- Dataset content
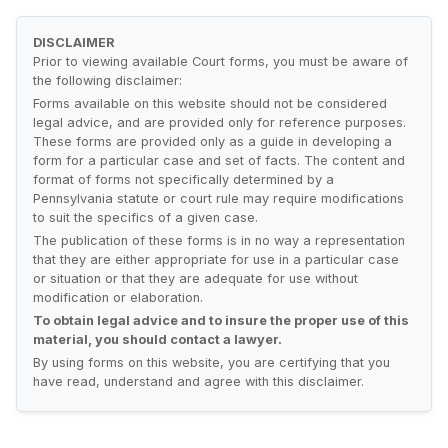
DISCLAIMER
Prior to viewing available Court forms, you must be aware of
the following disclaimer:
Forms available on this website should not be considered
legal advice, and are provided only for reference purposes.
These forms are provided only as a guide in developing a
form for a particular case and set of facts. The content and
format of forms not specifically determined by a
Pennsylvania statute or court rule may require modifications
to suit the specifics of a given case.
The publication of these forms is in no way a representation
that they are either appropriate for use in a particular case
or situation or that they are adequate for use without
modification or elaboration.
To obtain legal advice and to insure the proper use of this
material, you should contact a lawyer.
By using forms on this website, you are certifying that you
have read, understand and agree with this disclaimer.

- Job item
Retype the text of the rows above precisely as it appears, line for line, leaving out the pictures.

- Solution
DISCLAIMER
Prior to viewing available Court forms, you must be aware of
the following disclaimer:
Forms available on this website should not be considered
legal advice, and are provided only for reference purposes.
These forms are provided only as a guide in developing a
form for a particular case and set of facts. The content and
format of forms not specifically determined by a
Pennsylvania statute or court rule may require modifications
to suit the specifics of a given case.
The publication of these forms is in no way a representation
that they are either appropriate for use in a particular case
or situation or that they are adequate for use without
modification or elaboration.
To obtain legal advice and to insure the proper use of this
material, you should contact a lawyer.
By using forms on this website, you are certifying that you
have read, understand and agree with this disclaimer.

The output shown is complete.